Solution: Add a small count (Laplace smoothing):
# alpha = smoothing parameter (default 1.0)
model = MultinomialNB(alpha=1.0)
P(word | spam) = (count + 1) / (total + vocabulary_size)
Pros and Cons
Pros ✅
- Very fast: Training and prediction are quick
- Handles many features: Scales well with high dimensions
- Works with small data: Doesn't need much training data
- Good baseline: Often surprisingly competitive
- Probabilistic: Gives probability estimates
Cons ❌
- Independence assumption: Often violated in practice
- Zero frequency problem: Needs smoothing
- Continuous features: Assumes Gaussian (may not be true)
When to Use Naive Bayes
Great for:
- Text classification (spam, sentiment, topic)

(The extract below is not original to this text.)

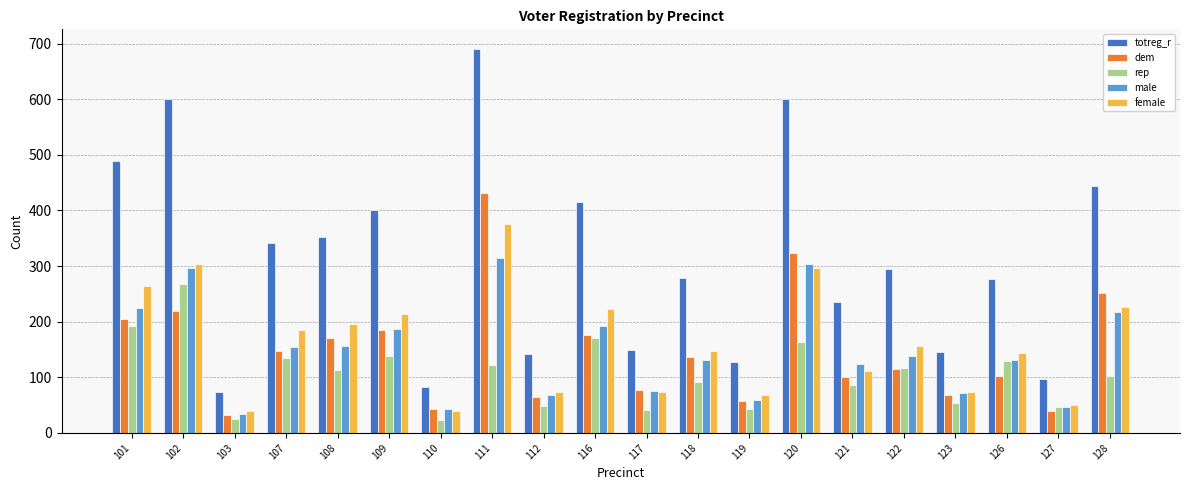

Where does the rep series first go above 114?

101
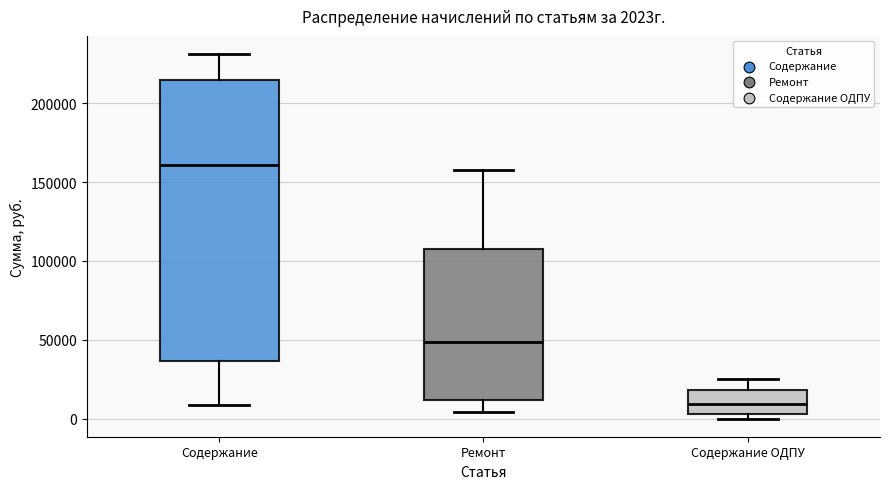

Which box's median line is the lowest?

Содержание ОДПУ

- Real-time prediction (very fast)
- Multi-class problems
- When you have little training data
Less suitable for:
- Complex feature interactions
- When independence assumption is badly violated
Comparison with Other Classifiers
| Aspect | Naive Bayes | Logistic Regression | SVM |
|---|---|---|---|
| Speed | Very fast | Fast | Slower |
| Training data needed | Less | Medium | More |
| Feature independence | Assumes yes | No assumption | No assumption |
| Interpretability | Good | Good | Poor |
Key Takeaways
- Based on Bayes' theorem - calculates P(class|features)
- "Naive" assumption - features are independent (often wrong, still works!)
- Three types: Gaussian, Multinomial, Bernoulli
- Great for text - spam filtering, sentiment analysis
- Fast and simple - excellent baseline model
Despite its simplicity, Naive Bayes often performs surprisingly well, especially for text classification. Always try it as a baseline!